• _Input material_
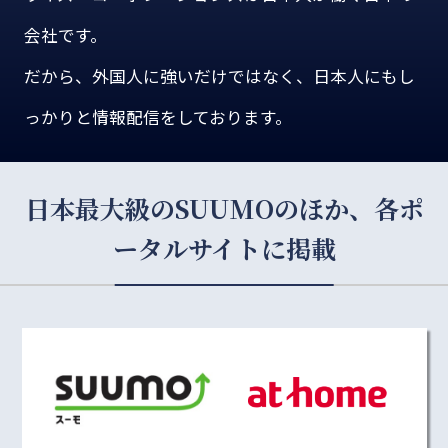
会社です。
だから、外国人に強いだけではなく、日本人にもし
っかりと情報配信をしております。
日本最大級のSUUMOのほか、各ポ
ータルサイトに掲載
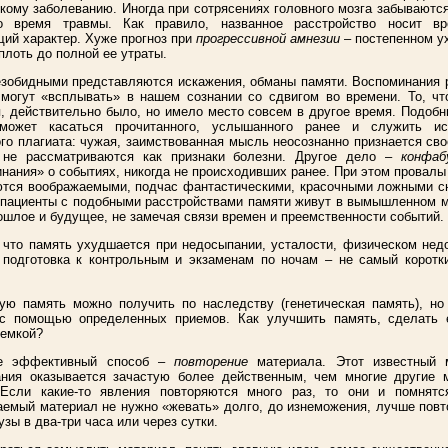
кому заболеванию. Иногда при сотрясениях головного мозга забываютс
 время травмы. Как правило, названное расстройство носит вр
ий характер. Хуже прогноз при
прогрессивной амнезии
– постепенном 
плоть до полной ее утраты.
зобидными представляются искажения, обманы памяти. Воспоминания 
могут «всплывать» в нашем сознании со сдвигом во времени. То, чт
, действительно было, но имело место совсем в другое время. Подоб
может касаться прочитанного, услышанного ранее и служить ис
го плагиата: чужая, заимствованная мысль неосознанно признается сво
 не рассматриваются как признаки болезни. Другое дело –
конфа
нания» о событиях, никогда не происходивших ранее. При этом провалы
ются воображаемыми, подчас фантастическими, красочными ложными с
пациенты с подобными расстройствами памяти живут в вымышленном м
ошлое и будущее, не замечая связи времен и преемственности событий.
 что память ухудшается при недосыпании, усталости, физическом нед
подготовка к контрольным и экзаменам по ночам – не самый коротки
ую память можно получить по наследству (генетическая память), но
 с помощью определенных приемов. Как улучшить память, сделать 
 емкой?
е эффективный способ –
повторение
материала. Этот известный 
ания оказывается зачастую более действенным, чем многие другие 
 Если какие-то явления повторяются много раз, то они и помнятс
емый материал не нужно «жевать» долго, до изнеможения, лучше повт
узы в два-три часа или через сутки.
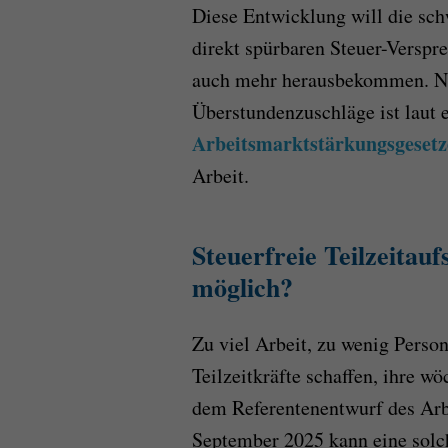
Diese Entwicklung will die sc
direkt spürbaren Steuer-Verspr
auch mehr herausbekommen. Ne
Überstundenzuschläge ist laut 
Arbeitsmarktstärkungsgesetz
Arbeit.
Steuerfreie Teilzeitau
möglich?
Zu viel Arbeit, zu wenig Perso
Teilzeitkräfte schaffen, ihre w
dem Referentenentwurf des Arb
September 2025 kann eine solch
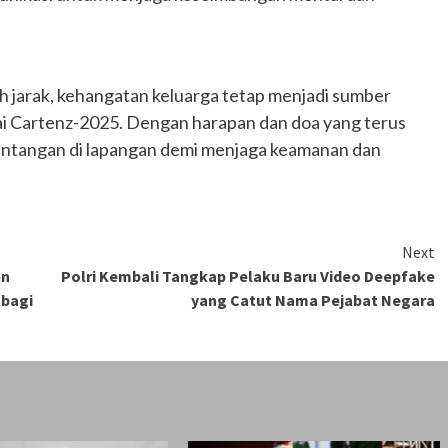
h jarak, kehangatan keluarga tetap menjadi sumber
i Cartenz-2025. Dengan harapan dan doa yang terus
antangan di lapangan demi menjaga keamanan dan
Next
en
Polri Kembali Tangkap Pelaku Baru Video Deepfake
 bagi
yang Catut Nama Pejabat Negara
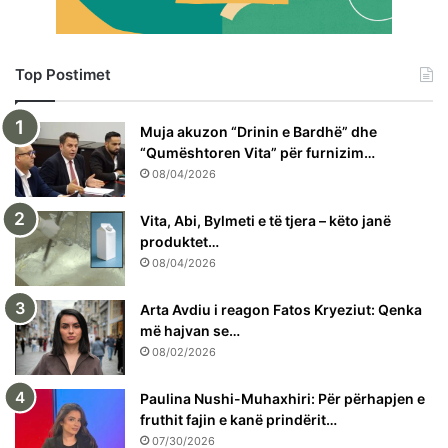
Top Postimet
Muja akuzon “Drinin e Bardhë” dhe
“Qumështoren Vita” për furnizim…
08/04/2026
Vita, Abi, Bylmeti e të tjera – këto janë
produktet…
08/04/2026
Arta Avdiu i reagon Fatos Kryeziut: Qenka
më hajvan se…
08/02/2026
Paulina Nushi-Muhaxhiri: Për përhapjen e
fruthit fajin e kanë prindërit…
07/30/2026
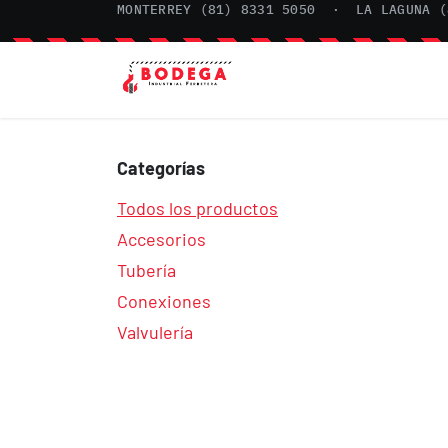
IR AL CONTENIDO
MONTERREY (81) 8331 5050
·
LA LAGUNA (
INICIO
CATÁLOGO
BL
Categorías
Todos los productos
Accesorios
Tubería
Conexiones
Valvulería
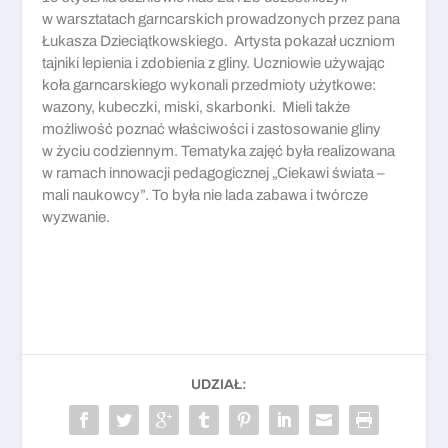
w warsztatach garncarskich prowadzonych przez pana
Łukasza Dzieciątkowskiego. Artysta pokazał uczniom
tajniki lepienia i zdobienia z gliny. Uczniowie używając
koła garncarskiego wykonali przedmioty użytkowe:
wazony, kubeczki, miski, skarbonki. Mieli także
możliwość poznać właściwości i zastosowanie gliny
w życiu codziennym. Tematyka zajęć była realizowana
w ramach innowacji pedagogicznej „Ciekawi świata –
mali naukowcy”.
To była nie lada zabawa i twórcze
wyzwanie.
UDZIAŁ:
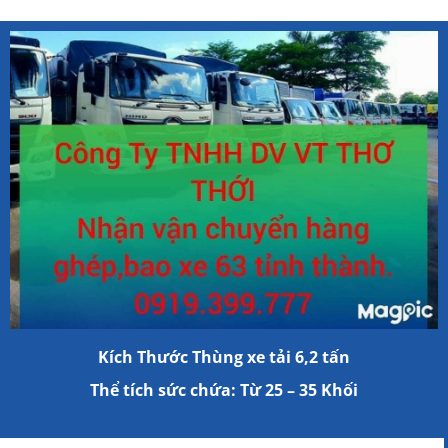
Kích Thước Thùng xe tải 6,2 tấn
Thể tích sức chứa: Từ 25 – 35 Khối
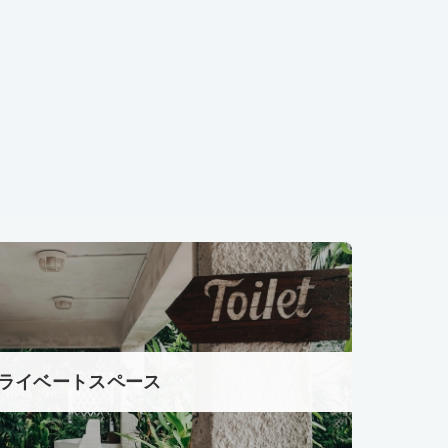
ライベートスペース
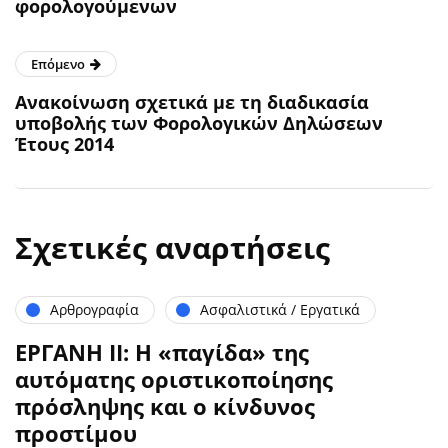
φορολογούμενων
Επόμενο
Ανακοίνωση σχετικά με τη διαδικασία
υποβολής των Φορολογικών Δηλώσεων
Έτους 2014
Σχετικές αναρτήσεις
Αρθρογραφία
Ασφαλιστικά / Εργατικά
ΕΡΓΑΝΗ ΙΙ: Η «παγίδα» της
αυτόματης οριστικοποίησης
πρόσληψης και ο κίνδυνος
προστίμου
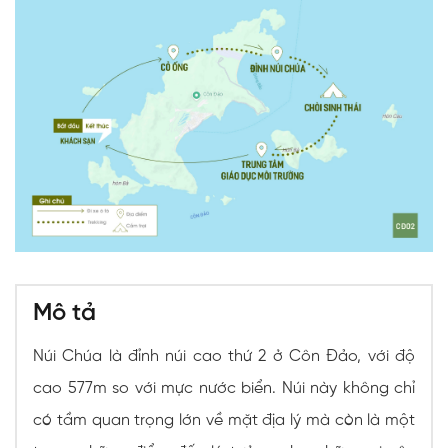
Mô tả
Núi Chúa là đỉnh núi cao thứ 2 ở Côn Đảo, với độ
cao 577m so với mực nước biển. Núi này không chỉ
có tầm quan trọng lớn về mặt địa lý mà còn là một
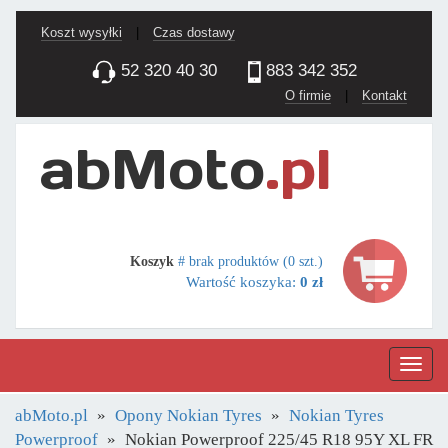
Koszt wysyłki
|
Czas dostawy
52 320 40 30
883 342 352
O firmie
|
Kontakt
Koszyk
# brak produktów (0 szt.)
Wartość koszyka:
0 zł
Nawig
abMoto.pl
Opony Nokian Tyres
Nokian Tyres
Powerproof
Nokian Powerproof 225/45 R18 95Y XL FR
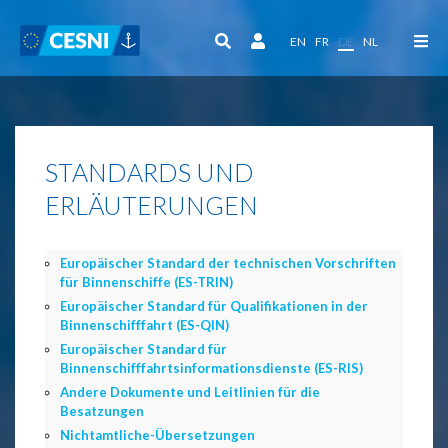
Cookie-Einstellungen
EN
FR
DE
NL
STANDARDS UND
ERLÄUTERUNGEN
Europäischer Standard der technischen Vorschriften
für Binnenschiffe (ES-TRIN)
Europäischer Standard für Qualifikationen in der
Binnenschifffahrt (ES-QIN)
Europäischer Standard für
Binnenschifffahrtsinformationsdienste (ES-RIS)
Andere Dokumente und Leitlinien für die
Besatzungen
Nichtamtliche-Übersetzungen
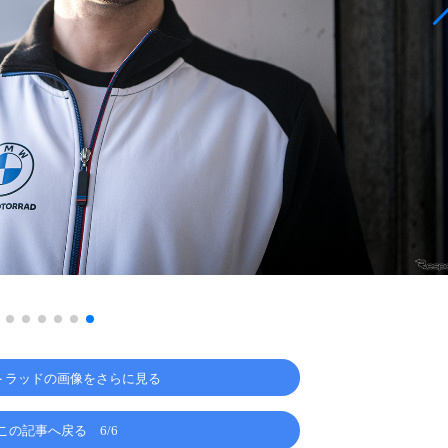
モトラッドの画像をさらに見る
この記事へ戻る
6/6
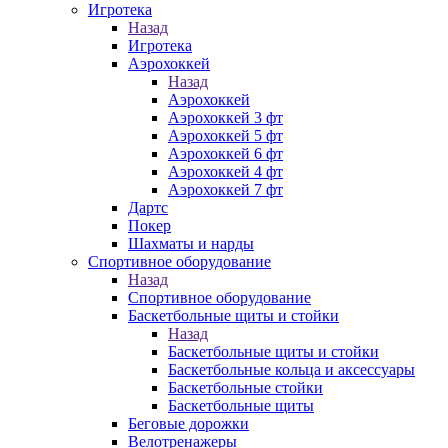
Игротека
Назад
Игротека
Аэрохоккей
Назад
Аэрохоккей
Аэрохоккей 3 фт
Аэрохоккей 5 фт
Аэрохоккей 6 фт
Аэрохоккей 4 фт
Аэрохоккей 7 фт
Дартс
Покер
Шахматы и нарды
Спортивное оборудование
Назад
Спортивное оборудование
Баскетбольные щиты и стойки
Назад
Баскетбольные щиты и стойки
Баскетбольные кольца и аксессуары
Баскетбольные стойки
Баскетбольные щиты
Беговые дорожки
Велотренажеры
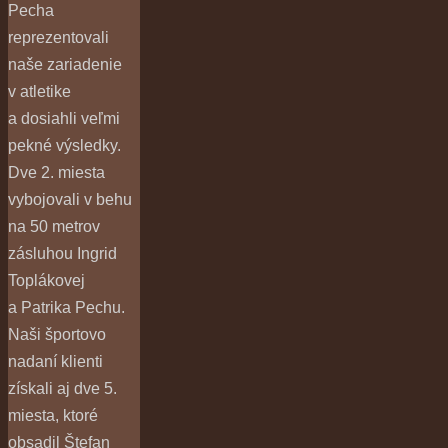
Pecha
reprezentovali
naše zariadenie
v atletike
a dosiahli veľmi
pekné výsledky.
Dve 2. miesta
vybojovali v behu
na 50 metrov
zásluhou Ingrid
Toplákovej
a Patrika Pechu.
Naši športovo
nadaní klienti
získali aj dve 5.
miesta, ktoré
obsadil Štefan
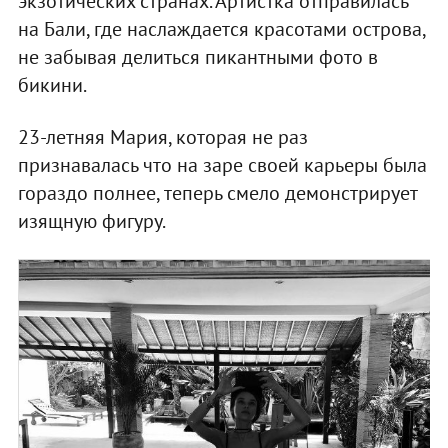
экзотических странах. Артистка отправилась
на Бали, где наслаждается красотами острова,
не забывая делиться пикантными фото в
бикини.
23-летняя Мария, которая не раз
признавалась что на заре своей карьеры была
гораздо полнее, теперь смело демонстрирует
изящную фигуру.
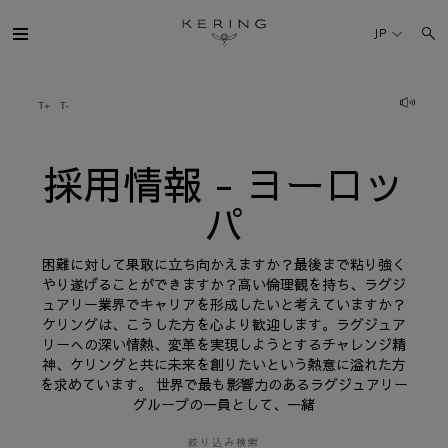
採
用
JP
情
報
-
ヨ
ケリング・グループ
ー
ロ
ッ
パ
ブランド
採用情報 - ヨーロッ
パ
人材
困難に対して果敢に立ち向かえますか？最後まで粘り強く
サステナビリティ
やり遂げることができますか？高い倫理観を持ち、ラグジ
ュアリー業界でキャリアを形成したいと考えていますか？
ケリングは、こうした方を心より歓迎します。ラグジュア
FINANCE
リーへの深い情熱、変革を実現しようとするチャレンジ精
神、ケリングと共に未来を創りたいという熱意に溢れた方
を求めています。 世界で最も影響力のあるラグジュアリー
プレスルーム
グループの一員として、一緒
採用情報
絞り込み検索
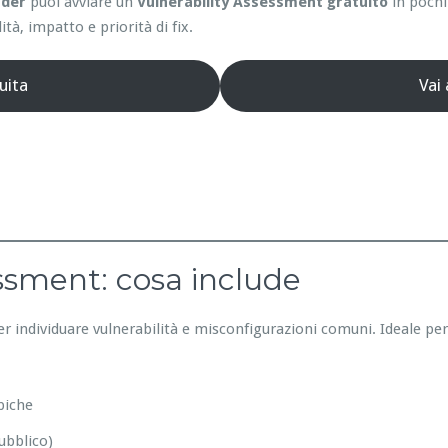
nder
puoi avviare un
Vulnerability Assessment gratuito
in pochi
ità, impatto e priorità di fix.
uita
Vai
essment: cosa include
er individuare vulnerabilità e misconfigurazioni comuni. Ideale pe
piche
ubblico)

• _How to complete this task_
Each line of the records with the word "Nokian" in it is to be copied.

• _Exercise response_
Opony Nokian Tyres
Nokian Tyres
Nokian Powerproof 225/45 R18 95Y XL FR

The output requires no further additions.